Several organisations have created pages with detailed advice about how to protect your privacy (and stop surveillance).

  • EFF Ten Steps You Can Take Right Now Against Internet Surveillance.
  • Bits of Freedom has started a wiki (in Dutch) about measures you can take to protect your privacy. It currently contains information about secure email, file encryption and blocking of tracking and other mechanisms used by advertisement providers.
  • Me and My Shadow 12 resources tohelp you learn about your digital shadow.
  • Security in-a-box Tools and tactics for your digital security.

Some more advice

The Internet Society's Browser Privacy Site (beta) helps you configure your browser to increase your privacy.

For general anonymous communication, The Onion Router (TOR) can be used. For more information, visit the TOR website and the TOR documentation page.

TrackMeNot is a lightweight browser extension written by two NYU students that helps protect web searchers from surveillance and data-profiling by search engines. It does so not by means of concealment or encryption (i.e. covering one's tracks), but instead, paradoxically, by the opposite strategy: noise and obfuscation. With TrackMeNot, actual web searches, lost in a cloud of false leads, are essentially hidden in plain view.

Anonym.OS LiveCD is a bootable live CD based on OpenBSD that provides a hardened operating environment whereby all ingress traffic is denied and all egress traffic is automatically and transparently encrypted and/or anonymised.

Alternatives for the Google Search Engine that proxy the search requests and results in order to stay anonymous for Google are: Scroogle and Startingpage. It is also possible to use the GoogleSharing Firefox Extension to visit the Google Search pages anonymously (request headers stripped/unique ID from response cookies deleted).

Clicktracking is the act of tracking the links on which a user clicks on a webpage. Google tracks the clicks to the websites clicked at the search page. This tracking by Google can be prevented by enabling the 'Remove click tracking' option of the OptimizeGoogle Add-on for Firefox or by using Greasemonkey in combination with one of the many available anti-clicktracking scripts which can be found at the userscripts.org website.

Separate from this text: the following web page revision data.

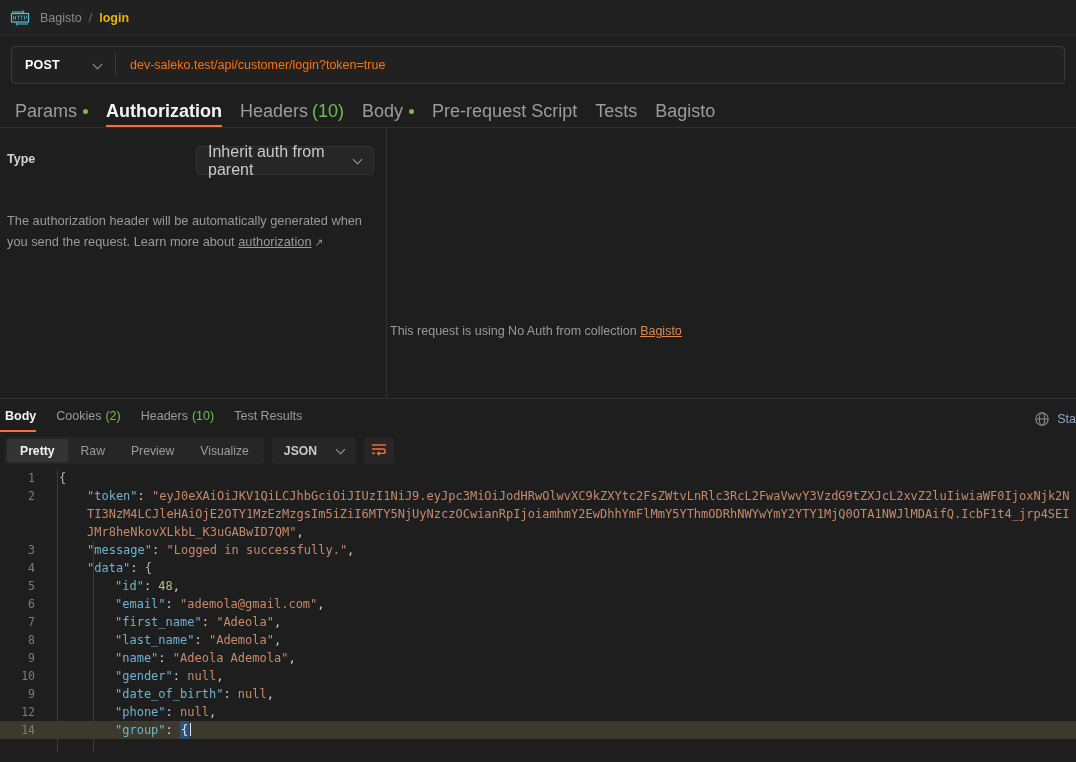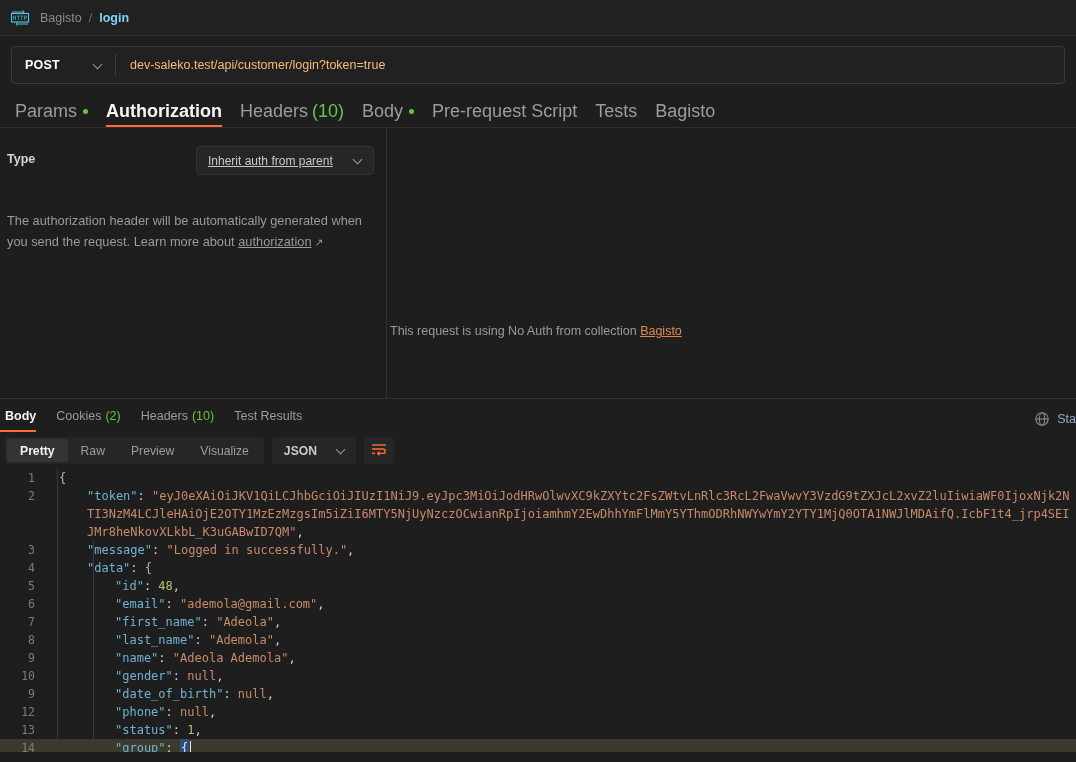"login" .crumb-current { color: #7dd3fc -> #eab308 }
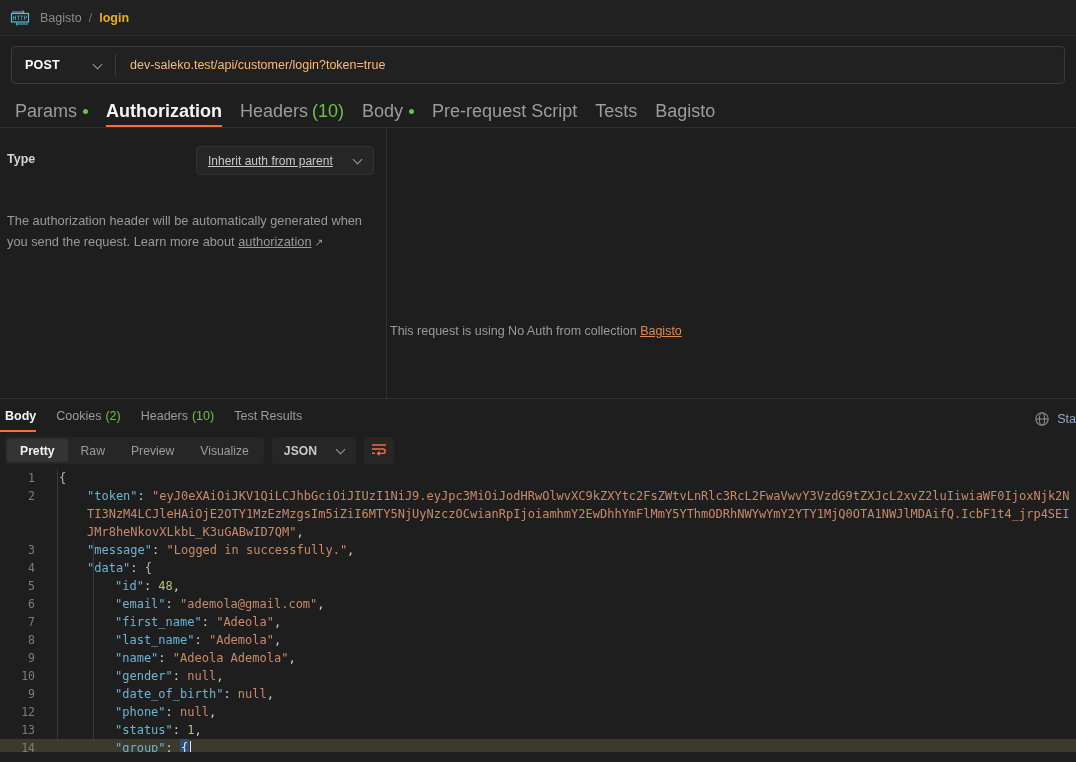"dev-saleko.test/api/customer/login?token" .url-input { color: #fdba74 -> #f97316 }
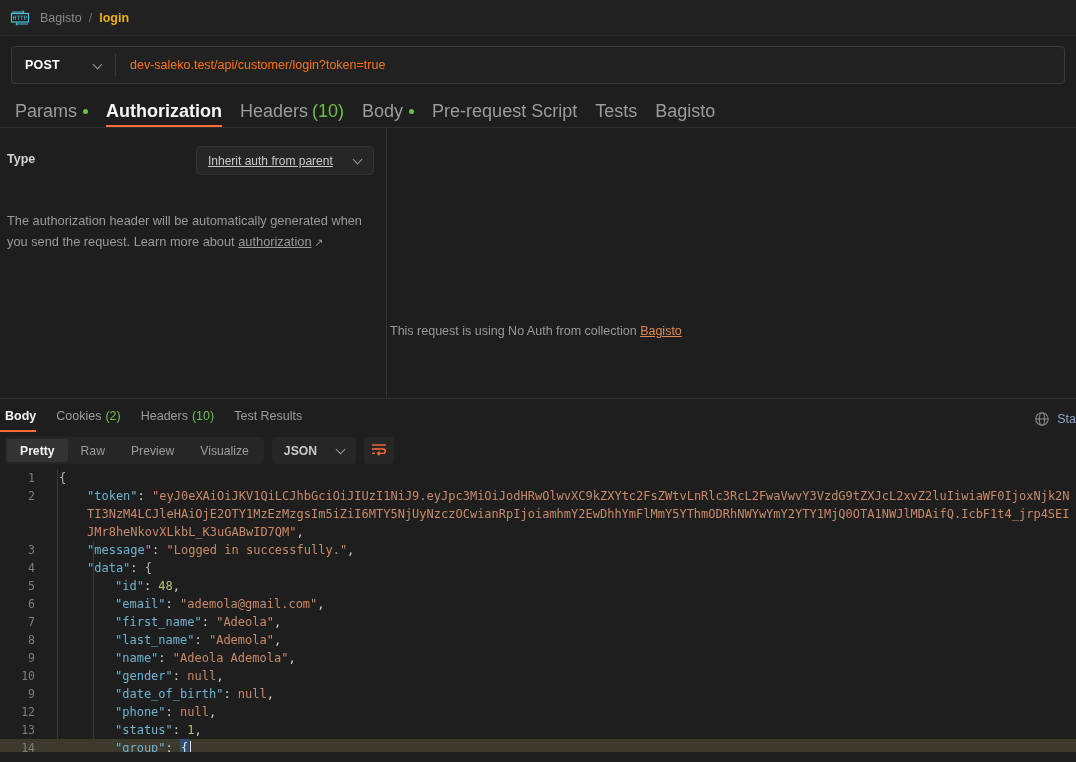"Inherit auth from parent" .auth-dd span { font-size: 12px -> 16px; text-decoration: underline -> none }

In order to prevent websites from executing malicious javascript or gathering information about your system in order to uniquely identify you (see panopticlick.eff.org), the NoScript Firefox Extension can be used. This allows a user to select which domains are allowed to run javascript in the browser. It has also countermeasures against XSS, clickjacking and the ability to force using SSL for certain websites in order to prevent attacking tools like SSLStrip.

Ghostery is an extension to block trackers like Google Analytics, Statcounter and advertisement networks from spying on you.

SRWare Iron is a Google Chrome alternative which is also based on the Chromium source. In contrast to the Google Chrome browser, SRWare Iron doesn't try to track you in any way possible. A privacy comparison between Chrome and Iron can be found here.

WhisperMonitor is a kind of firewall for certain Android smartphones. It monitors outgoing Internet traffic (exposing hidden communication channels between your mobile phone and the app developer) and allows you to block certain connections.